(Data excerpts)
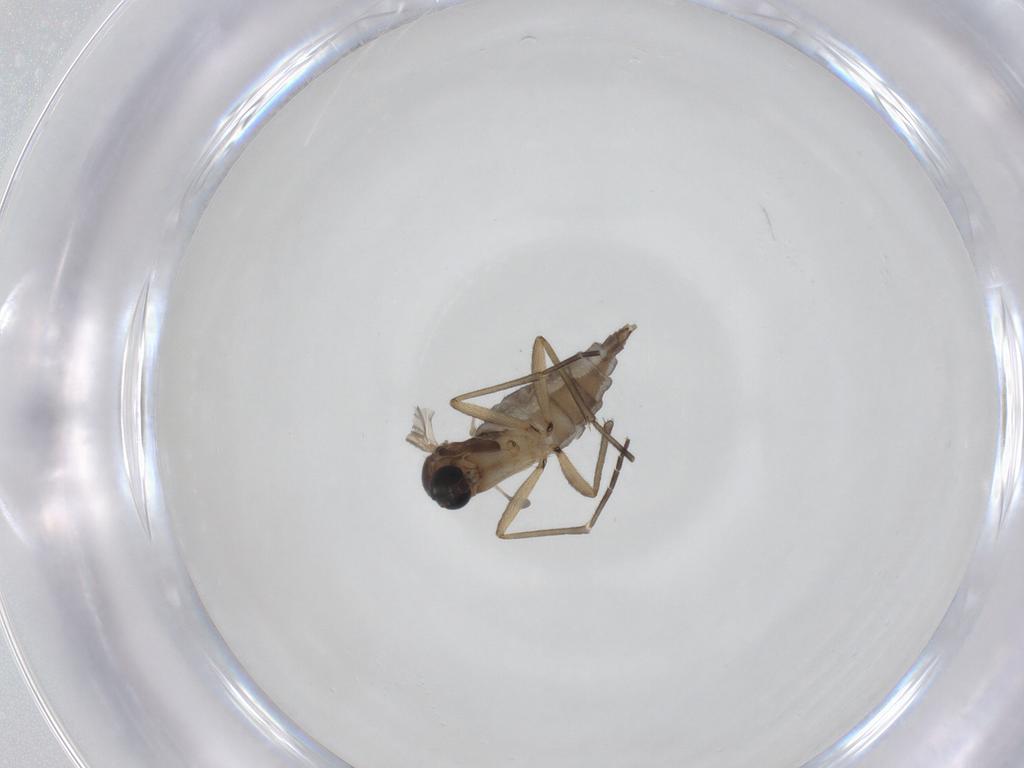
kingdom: Animalia
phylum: Arthropoda
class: Insecta
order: Diptera
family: Sciaridae
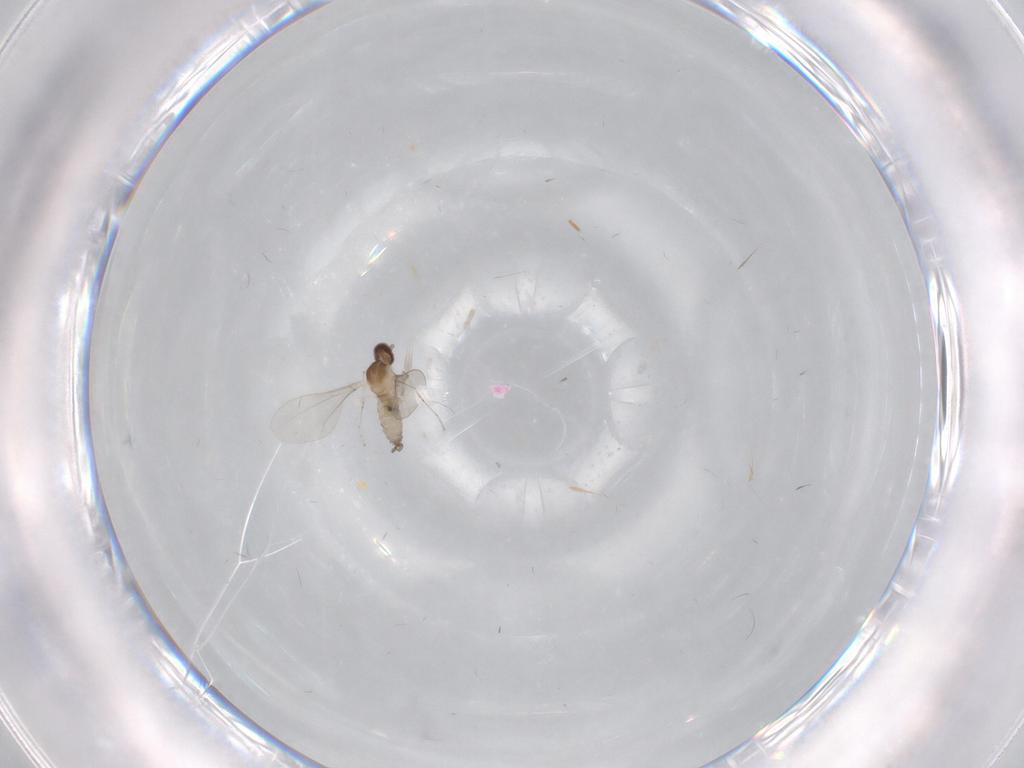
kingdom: Animalia
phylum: Arthropoda
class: Insecta
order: Diptera
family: Cecidomyiidae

* **Stated task**
Copy out the classification lines of every entry above word for word. Omit the pictures.

* **Answer below**
kingdom: Animalia
phylum: Arthropoda
class: Insecta
order: Diptera
family: Sciaridae
kingdom: Animalia
phylum: Arthropoda
class: Insecta
order: Diptera
family: Cecidomyiidae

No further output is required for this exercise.